To illustrate this type of change, I’ve picked tcp_fastlo. This tunable is a little-known switch that lets TCP loopback traffic (the lo0 interface) shortcut the entire TCP/IP stack to achieve better performance. To change any connection-type tunable, use the generic option change syntax:
#no -o tcp_fastlo=1
Setting tcp_fastlo to 1
Change to tunable tcp_fastlo, will only be effective for future connections
Here you see the change made and the message telling you the change will only affect future connections. To make the change permanent, add the -p flag (before the -o, of course). You’ll then get a message that the /etc/tunables/nexboot file has been updated with your change.
With storage tunables―your IOO attributes―you need to watch out for the M attribute designator.
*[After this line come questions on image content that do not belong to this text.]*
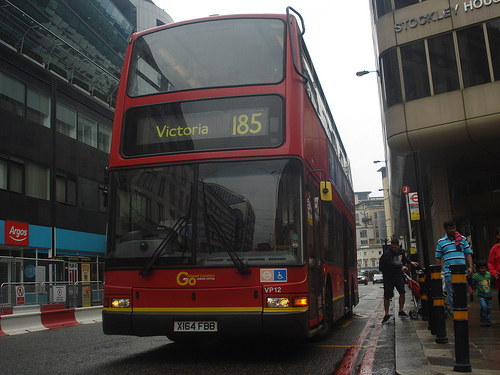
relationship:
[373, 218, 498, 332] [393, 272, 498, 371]
people on sidewalk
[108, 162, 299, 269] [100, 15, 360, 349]
windshield on bus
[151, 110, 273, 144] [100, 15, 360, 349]
sign on bus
This means you must dismount and remount a filesystem before your change will take effect. In a production environment where databases reside on a filesystem, this can be problematic. Given the time and complexity of stopping and restarting your database, you may as well as just reboot your system instead. I’m not sure why M even exists―it could be replaced by R―but it is what it is, so we must deal with it.
This example features the j2_maxUsableMaxTransfer attribute. This tunable affects the number of pages that can be gathered into a single buffer structure for the logical tracking group (LTG). This value is sometimes adjusted to aid volume group performance. Here’s the syntax, with the resulting output:
#ioo -o j2_maxUsableMaxTransfer=1024
Setting j2_maxUsableMaxTransfer to 1024
Warning: a restricted tunable has been modified
Warning: the j2_maxUsableMaxTransfer change is only effective for future mounts
I’ve doubled the value of j2_maxUsableMaxTransfer over its default. Also notice that j2_maxUsableMaxTransfer is a restricted tunable, and an additional warning is given to that effect.
Several other tunable designators are placed in the attribute description fields strictly for informational purposes. The tunables with these designators cannot be changed; they serve primarily as reference for admins and AIX developers:
S = Static: cannot be changed
d = deprecated: deprecated and cannot be changed
There’s one last category designator: I (for incremental). As of AIX 7.2, it consists of just two tunables, both network tunables that affect streams traffic. Adjusting them will prompt no special onscreen messages; the output looks the same as with a generic -o change.
Know the Tunables, Know Your System
And that’s how you twist dials and flip switches. One final thought: Even if you never change a single kernel tunable, learning what each tunable does will prove invaluable in your understanding of how the AIX operating system functions as a whole. Being able to integrate this knowledge into your daily activities will ultimately make you a more effective and more productive administrator.